Shale drillers leveraging $42B in new bonds to retire costlier debt
HOUSTON (Bloomberg) --Shale drillers -- some of them just emerging from bankruptcy -- racked up a staggering $42 billion in new debt in the first half of the year.
It’s not what you think.
America’s oil explorers aren’t repeating the costly mistakes that landed them in hot water with investors, left them almost entirely shut out of debt markets and forced hundreds of them into insolvency over the course of five years. They’re holding the line on production, boosting investor returns and are now attracting the lowest bond yields they’ve ever seen. And instead of using their newly found cheap credit to boom once again, they’re using it to retire costlier debt.
It’s true enough that borrowing costs have plunged across all industries as central banks inject liquidity into their economies. But arguably no sector has benefited from the bonanza of cheap debt more than shale, which about a year ago was on the brink of total collapse -- facing a pandemic that sent fuel demand plunging and investors and creditors who, even before Covid-19, had grown weary of waiting for profits.
“We came into this year with too much debt, and we plan to pay debt down,” shale explorer APA Corp.’s Chief Executive Officer John Christmann told analysts and investors last week. “The first priority has been the debt, and clearly we’re on a much faster pace there than we would have envisioned at the start of the year.”
It’s what investors want to hear, and it was repeatedly emphasized by other top producers such as EOG Resources Inc., Pioneer Natural Resources Co. and Continental Resources Inc. in the latest round of earnings calls.

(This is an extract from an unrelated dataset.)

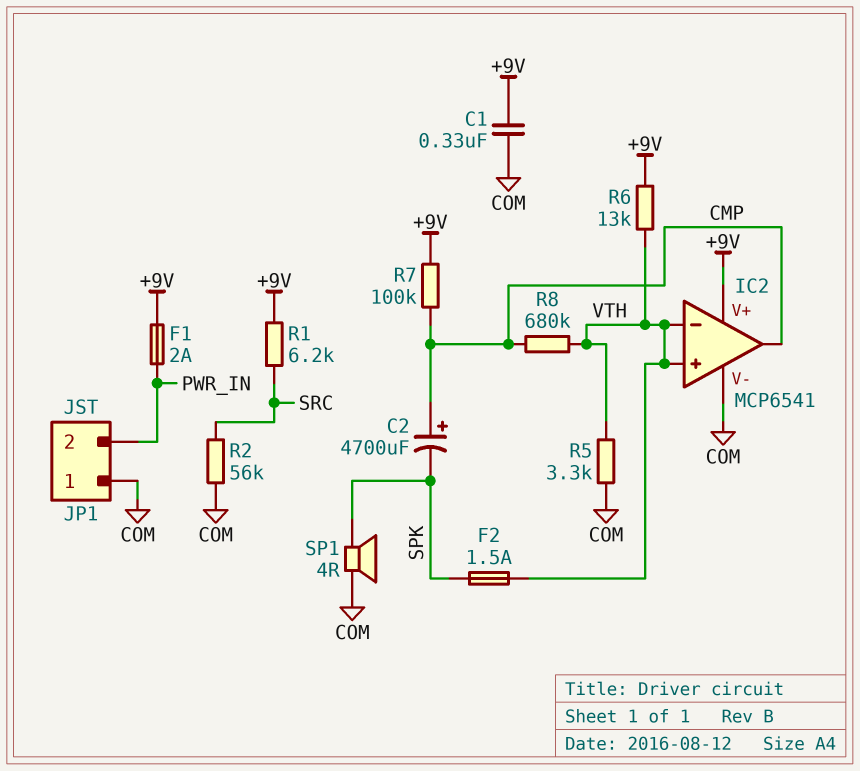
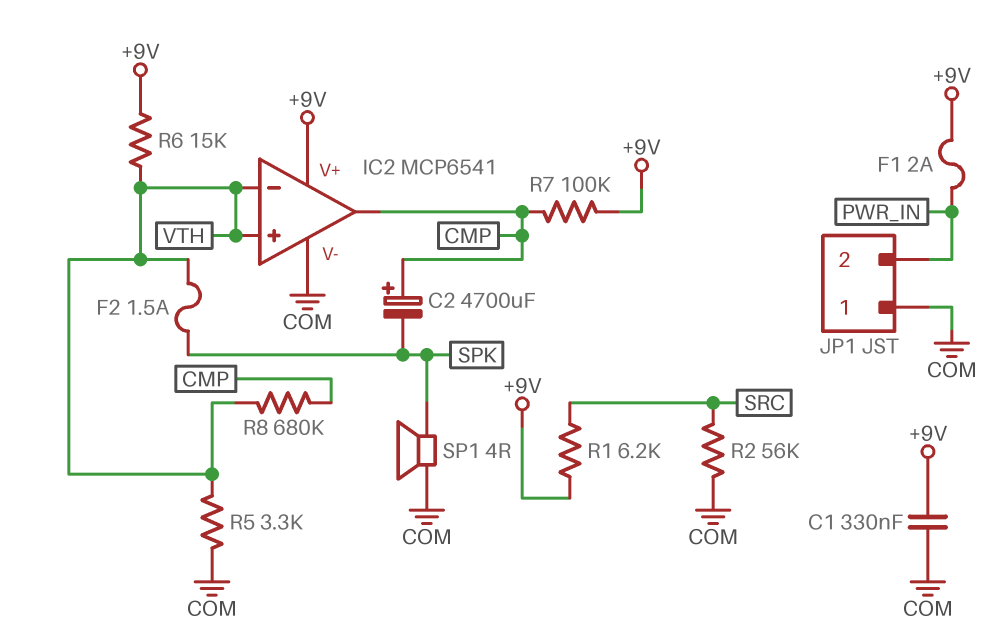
R6: 13k (+9V, VTH) -> 15k (+9V, VTH)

Average yields on non-investment grade energy bonds plunged to an all-time low of less than 5% last month, from almost 24% in March of last year.
The shale patch has gone from 230 bonds trading at distressed levels in April of last year to less than 15 today, according to Bloomberg Intelligence. The industry is also poised to generate more than $30 billion of cash this year, another record, thanks to a surge in crude prices.
As they push maturities back with newer bonds, energy companies face a much smaller wall of debt between now and the middle of next year, at less than $4 billion, Spencer Cutter, an analyst at Bloomberg Intelligence, said.
The last time the shale patch had credit metrics this good, with debt roughly 2.5 times earnings, oil was selling for $100 a barrel in 2014. West Texas Intermediate is trading at about $66 a barrel.
Paying It Down
Now energy bonds may be better positioned to weather the next bust. And that’s just where temptation may also lurk.
America’s second-largest drilling-rig contractor, Patterson-UTI Energy Inc., is boosting its own spending this year by 22% from earlier guidance based on conversations it’s having with customers for higher activity ahead. Normally, the Houston company and other hired hands of the oil patch get a break in activity during the final three months of the year after customers blew their drilling budgets and are forced to wait for the new year before growing again.
“You can take fourth-quarter decline and throw it out the window this year,” CEO Andy Hendricks told analysts and investors on July 29. “If you look at where commodity prices are trading -- oil above $65 a barrel and natural gas above $3 -- we’re not considering a fourth-quarter decline.”
But while the hired hands of the oilfield are talking about higher activity ahead, the explorers themselves are not indicating that just yet. In fact, Tudor Pickering Holt & Co. has warned it will probably reduce its 2022 outlook for onshore U.S. crude-output growth given the signals from executives on second-quarter earnings conference calls.
“Previously, in an improving price environment, the call for growth would have sent the capital to drill better or to acquisitions, as opposed to shareholders,” said Dane Whitehead, CFO of Marathon Oil Corp., which chopped $1.4 billion of its debt faster than anticipated. “We’re kind of in a new paradigm.”